### Set task A
Answer these questions from the passage on simulating particle trajectories:
(i) Which of the two approaches includes the size effect of the particle?
(ii) What is the order of the characteristic time scale of the acceleration period for the particle size considered?
(iii) What name is given to the drag force expression for a spherical particle at the creeping flow limit?
### Set task B
Supply the next part of the passage on simulating particle trajectories, starting after its final sentence.

### Source passage
>> Begin

Particle trajectory is the result of the interaction of the particle with the electric field and the flow field. To simulate the particle trajectories, there are two approaches. The first approach is the Lagrangian tracking method, which neglects the finite size of the particles and treats them as point particles and solves the field variables without the presence of the particles [8]. In this case, only the effect of the field variables on the particle is considered. The second approach is the stress tensor approach, which includes the size effect of the particle. In this approach, the field variables are solved with the presence of the finite-sized particle, and the particle translates as a result of the interaction of the particle with the electric and flow field [8]. In each incremental movement of the particle, the field variables need to be resolved. The former approach is very simple and works good to some extent, and the latter approach is accurate yet computationally expensive.

#### Lagrangian Tracking Method (LTM)

In this approach, particles are assumed to be point particles, and the effect of the particle on the field variables is ignored; only the effect of the field variables on the particle is considered. The field variables are determined without the presence of the particles. The particle position x p can be determined, by integrating the particle velocity together with the initial position:
$${\mathbf{x}}_p(t)={\mathbf{x}}_o+{\displaystyle {\int}_0^t{\mathbf{u}}_p}\left(\tau \right) d\tau .$$
For a fixed frame of reference, the translational motion of a particle is governed by
$${m}_p\frac{d{\mathbf{u}}_p}{ dt}={\mathbf{F}}_{\mathrm{ext}},$$
where m p is the particle mass and F ext is the net external force. In a microfluidic environment, one source of the external force is the drag force on the particle. Depending on the application, on top of the drag force, electrokinetic forces, magnetic forces, or acoustic forces may need to be included. Depending on the particle, Brownian motion may also be included. In LTM, the analytical expression for a spherical particle for a given force is used. The drag force on a spherical particle is given by
$${\mathbf{F}}_{\mathrm{drag}}=6\pi \mu R\left(\mathbf{u}-{\mathbf{u}}_p\right),$$
at the creeping flow limit, which is known as the Stokes law, where R is the particle radius, u is the fluid velocity, and u p is the particle velocity (the analytical expressions for other forces can be found elsewhere [9]).

For the particle size considered in this study, the characteristic time scale of acceleration period of the motion is in the order of 10−4 s [8] which is much smaller than the time scale of the variation of the field variables. Therefore, the acceleration term can be safely neglected, and the velocity of the particle can be derived by equating the total external force to zero.

This approach is very simple and however has some limitations. LTM is valid if the particle size is small compared to the device dimensions, and in this version, it is valid for spherical particles. For the Stokes law to be valid, the particle needs to be several diameters away from the solid boundaries and the other particles (to model the hydrodynamic interaction of the particle with the wall, a correction factor needs to be introduced [6]) Moreover, if the disturbance of the flow field is significant due to the presence of the particle (e.g., the number of particles may be high within the domain or the size of the particle may be comparable with the microchannel size), the validity of the LTM is questionable. Since LTM does not include the presence of the particle, the simulation of the flow field can be performed with any standard software which handles the solution of PDEs, and the trajectory of the particles can be obtained at the post-processing step.

>> End

### Rows
>> Begin

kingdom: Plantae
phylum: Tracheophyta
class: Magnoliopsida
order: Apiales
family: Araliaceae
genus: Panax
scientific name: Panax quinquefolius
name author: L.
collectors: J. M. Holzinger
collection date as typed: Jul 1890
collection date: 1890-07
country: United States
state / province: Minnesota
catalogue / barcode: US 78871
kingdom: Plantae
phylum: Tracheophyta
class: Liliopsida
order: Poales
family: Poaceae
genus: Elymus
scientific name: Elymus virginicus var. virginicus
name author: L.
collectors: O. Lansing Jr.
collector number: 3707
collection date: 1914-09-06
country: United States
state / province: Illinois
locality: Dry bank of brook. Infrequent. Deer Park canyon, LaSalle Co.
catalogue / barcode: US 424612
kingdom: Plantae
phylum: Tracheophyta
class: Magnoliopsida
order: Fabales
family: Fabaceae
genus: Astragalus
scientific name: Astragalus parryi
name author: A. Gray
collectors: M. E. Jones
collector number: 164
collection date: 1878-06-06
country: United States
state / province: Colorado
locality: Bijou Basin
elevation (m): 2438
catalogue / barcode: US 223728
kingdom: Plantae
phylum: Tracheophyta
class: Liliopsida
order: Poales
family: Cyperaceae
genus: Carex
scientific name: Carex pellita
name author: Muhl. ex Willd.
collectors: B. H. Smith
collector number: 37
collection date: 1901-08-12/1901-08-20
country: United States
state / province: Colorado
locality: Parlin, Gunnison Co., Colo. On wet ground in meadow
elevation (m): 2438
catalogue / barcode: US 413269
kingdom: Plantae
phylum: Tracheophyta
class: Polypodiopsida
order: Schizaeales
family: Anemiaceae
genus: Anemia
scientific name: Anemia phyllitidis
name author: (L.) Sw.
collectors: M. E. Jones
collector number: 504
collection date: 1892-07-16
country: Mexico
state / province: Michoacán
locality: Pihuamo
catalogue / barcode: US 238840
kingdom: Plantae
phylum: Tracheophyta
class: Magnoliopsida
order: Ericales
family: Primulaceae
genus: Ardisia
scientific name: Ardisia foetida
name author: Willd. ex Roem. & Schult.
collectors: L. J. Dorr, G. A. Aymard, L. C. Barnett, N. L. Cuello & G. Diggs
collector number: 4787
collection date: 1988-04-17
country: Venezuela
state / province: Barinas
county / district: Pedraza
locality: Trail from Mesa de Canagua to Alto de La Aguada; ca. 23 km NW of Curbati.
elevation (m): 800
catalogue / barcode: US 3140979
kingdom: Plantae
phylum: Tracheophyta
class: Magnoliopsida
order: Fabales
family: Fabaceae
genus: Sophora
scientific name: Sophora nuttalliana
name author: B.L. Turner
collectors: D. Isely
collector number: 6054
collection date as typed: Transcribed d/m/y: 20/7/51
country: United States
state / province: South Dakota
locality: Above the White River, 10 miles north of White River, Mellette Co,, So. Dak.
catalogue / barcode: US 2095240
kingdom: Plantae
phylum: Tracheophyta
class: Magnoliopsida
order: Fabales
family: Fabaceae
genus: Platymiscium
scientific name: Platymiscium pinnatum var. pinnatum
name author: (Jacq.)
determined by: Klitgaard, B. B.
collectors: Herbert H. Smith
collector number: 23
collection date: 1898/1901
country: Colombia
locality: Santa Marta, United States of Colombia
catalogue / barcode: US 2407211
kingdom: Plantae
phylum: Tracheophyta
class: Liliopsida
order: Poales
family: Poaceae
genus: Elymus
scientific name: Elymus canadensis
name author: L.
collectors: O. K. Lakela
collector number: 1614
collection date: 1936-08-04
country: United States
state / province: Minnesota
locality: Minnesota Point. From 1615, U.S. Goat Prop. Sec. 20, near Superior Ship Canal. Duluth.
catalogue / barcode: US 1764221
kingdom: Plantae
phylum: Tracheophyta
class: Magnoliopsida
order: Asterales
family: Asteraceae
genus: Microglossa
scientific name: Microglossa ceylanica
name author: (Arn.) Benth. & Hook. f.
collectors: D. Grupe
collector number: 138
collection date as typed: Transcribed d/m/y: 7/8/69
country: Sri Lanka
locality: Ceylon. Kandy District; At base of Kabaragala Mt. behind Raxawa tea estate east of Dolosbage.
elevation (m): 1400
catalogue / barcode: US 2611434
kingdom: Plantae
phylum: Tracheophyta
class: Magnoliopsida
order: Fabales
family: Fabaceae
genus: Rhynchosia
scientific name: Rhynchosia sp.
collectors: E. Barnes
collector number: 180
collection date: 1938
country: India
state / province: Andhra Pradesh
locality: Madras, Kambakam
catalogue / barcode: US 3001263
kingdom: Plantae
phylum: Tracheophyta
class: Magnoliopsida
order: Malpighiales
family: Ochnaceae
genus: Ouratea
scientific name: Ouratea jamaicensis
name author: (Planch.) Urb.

>> End

### Exercise result A
(i) The stress tensor approach.
(ii) 10−4 s.
(iii) The Stokes law.

### Exercise result B
#### Stress Tensor Approach

In this approach, the field variables are determined with the presence of the finite particle size. The resultant force on the particle can be obtained by integrating the appropriate stress tensor on the particle surface. In the case of a fluid flow, the resultant drag force on the particle can be determined by integrating the hydrodynamic stress tensor, which is given as
$$\underset{\bar{\mkern6mu}}{{\mathbf{T}}_h}=-p\underset{\bar{\mkern6mu}}{\mathbf{I}}+\mu \left(\nabla \mathbf{u}+\nabla {\mathbf{u}}^T\right)$$
over the particle surface. Once the resultant forces are given, Newton’s second law of motion can be integrated to get the new position of the particle. This approach can be applied for any geometry, and particle interaction with the field and particle-particle interaction can be included. The drawback of this method is that it is computationally expensive. As the particle moves in the microchannel, the meshes need to be updated from time to time. Although BEM can be used for both approaches (LTM and STA), at this point BEM introduces a unique advantage for STA since in BEM only the boundaries of the domain are meshed. For an undeformable body, only the mesh on the particle surface needs to be moved in accordance with the appropriate forces. Utilizing this fact, Dustin and Luo [10, 11] implemented BEM to simulate the particle trajectory within a microchannel under the action of electrophoretic and electroosmotically driven flow field.

### Boundary Element Formulation of Particle Trajectory

For this purpose, an incremental time stepping is suggested. At each time increment, the fluid flow will be assumed to be steady. This assumption holds if the particle dimensions are sufficiently small when compared with the characteristic dimensions of the problem (e.g., channel wall dimensions) and the change of location of the particle within one time increment is not significant. In this case, the inertial terms in the fluid flow equation can be neglected, and a steady-state assumption can be made.

In the analysis, further assumptions can be stated as the particle is bouyant, e.g., the net force acting on it (as it freely moves within the medium) is zero and the mass of the particle and the time rate of change of its velocity are sufficiently small that we may assume the inertial effects in the motion of the particle may be neglected.

Also, within the framework of this analysis, the particle is assumed to be rigid.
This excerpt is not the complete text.